*** Opening of PASSAGE ***

Saturday, September 7, 2013

A Pearl of Great Price

"I am astonished that you are so quickly deserting the one who called you in the grace of Christ and are turning to a different gospel—  not that there is another gospel, but there are some who are confusing you and want to pervert the gospel of Christ." —Galatians 1:6-7

I once spoke with a white pastor who claimed that colonialism wasn't all bad.  After all, it introduced him to Africa.

He explained, "I grew up in a racist home.  I didn't know that the N-word was a bad word until I was in college.  So when I left the denomination of my youth and later joined my current denomination something amazing happened.  The church appointed an African leader to oversee my work.  So now, I, a southern white boy who learned to be racist, am accountable to an African, who I must call regularly, for guidance and discipleship.  Without colonialism that wouldn't be possible."

I looked away keeping silent for a few moments while I collected my thoughts.  I couldn't believe what I was hearing.  I wanted to take care with my words, because we were at a gathering where others were listening.  I was incensed, but I knew that he was very sincere in both his confession that he was a recovering racist and that he was grateful for the presence of African authority in his life.  He had just shared with me a precious gift of self-disclosure a truth in which he found personal redemption.  But it was not his personal narrative that bothered me as much as did the cosmic significance he was ascribing to it.

In essence, he was trying to persuade me that his journey towards personal redemption was worth the world-wide devastation that colonialism wrought.  His comments forced me to wrestle with these questions:  How much was the gospel worth?  Was it worth the European "scramble for Africa" which subjugated people from the Cape of Good Hope to the Ivory Coast?  Was it worth the violent destruction of family systems and cultures who were told that in order to be saved they must achieve some measure of European civilization?

*** Close of PASSAGE ***
*** Opening of SUPPLIED INFORMATION ***

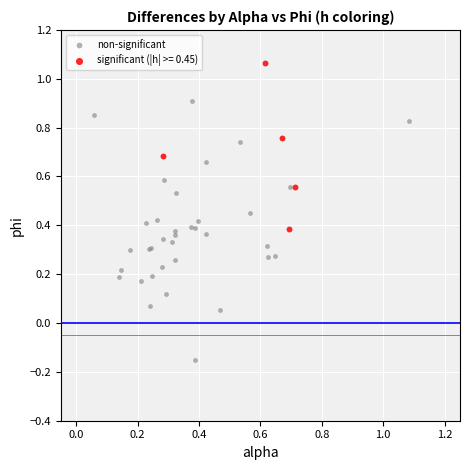

Which series has the widest spread of Y values?

non-significant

*** Close of SUPPLIED INFORMATION ***

Carry on the essay about colonialism and the gospel, picking up after its final sentence.

I've been confronted with such questions before in different contexts.  In my study of  Christian missions, I have read from missionaries who espouse riding on the coat-tails of U.S. imperialism in order to gain access to people who have yet to hear their version of the "good news."  I have met missionaries who champion the idea that they have "civilized" impoverished people of color.  I have engaged mission agencies that recognize the reality that many of the people and programs they support propagate white supremacist attitudes and actions.  Yet, they maintain that they must continue for two reasons:  The Church must be in mission and the mission trips they support significantly enhance discipleship.  As I've stated elsewhere, there can be no doubt that mission is vital to the life of the Body of Christ.  Without mission, the Church cannot hope to abide in God as God's Spirit moves throughout the world creating a Church in the Spirit's wake.  But I am concerned that too many white U.S. Christians believe that to become the people that they desire to be, they must immerse themselves in foreign cultural situations that provide them with opportunities for service and knowledge, regardless of the cost.

While the racially oppressed bear the brunt of the great price of colonialist practices, participants in oppressive institutions and systems pay a price as well.  James Baldwin once wrote, "Whoever debases others debases himself."  White people who participate in racist systems unaware may gain cultural experiences, linguistic skills, and transformational memories, but they gain no capacity to resist the debasement of their own souls.   That's why it's problematic to see mission trips as a positive tool for discipleship so-long as support for white supremacy persists in any form.  In other words, the problem with racism isn't primarily one of prejudice—personal attitudes and questionable intentions.  The problem with U.S. racism is the maintenance and support of institutional and systemic white supremacist power.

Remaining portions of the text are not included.